60 percent of couples say they have discussed rules and boundaries for posting their babys photos, according to the Mac and Mia survey. Even so, men are 34 percent more likely to publish baby posts on public accounts. If parents are concerned about their childrens privacy, keeping photos off of public accounts is a given.

In the Washington Post, Stacey Steinberg, a legal skills professor at the University of Florida, and Bahareh Keith, a Portland pediatrician, wrote that sharing too much information about kids online puts them at risk. They write that all that sharenting can make it easier for data thieves to target out kids for identity theft. Check that your privacy settings are where they should be and never share identifying information like full names and birth dates.

Dont be paparazzi parents

36 percent of parents say they take issue when their childs photo is posted online by someone else. Responsible social media users will always ask permission before posting a photo of another child. But parents should also think about whether their own children will take issue with their own posted photos a few years down the road.

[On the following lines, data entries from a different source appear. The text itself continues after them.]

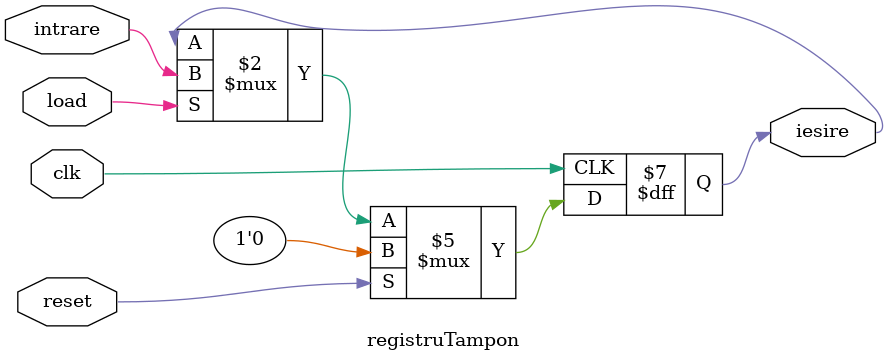
<source format=v>
`timescale 1ns / 1ps

module registruTampon(
    intrare, clk, reset, load, iesire
    );
    
    input intrare, clk, reset, load;
    output reg iesire; 
    
    always @(posedge clk)
    begin
        if (reset)
            iesire <= 0;
        else if (load)
            iesire <= intrare;
    end
    
endmodule

</source>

When parents are constantly snapping pictures and throwing them on social media, it can be easy to forget to pause and make sure the post is appropriate. I always use the billboard example with my kids. I ask them to picture whatever they are posting going up on a billboard in our neighborhood. If they are okay with that, then their post is probably fine. Parents should ask themselves this same question when posting about their children. But they should also ask themselves if their child would be OK with this post on a billboard in 15 years. If it would cause embarrassment or humiliation, it might be best to keep it private.

Once children reach an appropriate age, parents should include them in the process of deciding what pictures are OK to post. Researchers at the University of Michigan surveyed 10- to 17-year-olds and found children believe their parents should ask permission more than parents think they should. The kids in the survey said sharing happy family moments, or accomplishments in sports, school and hobbies is fine. But when the post is negative (like when a child is disciplined) or embarrassing (think naked baby pictures or messy hair), kids say to keep it off social media.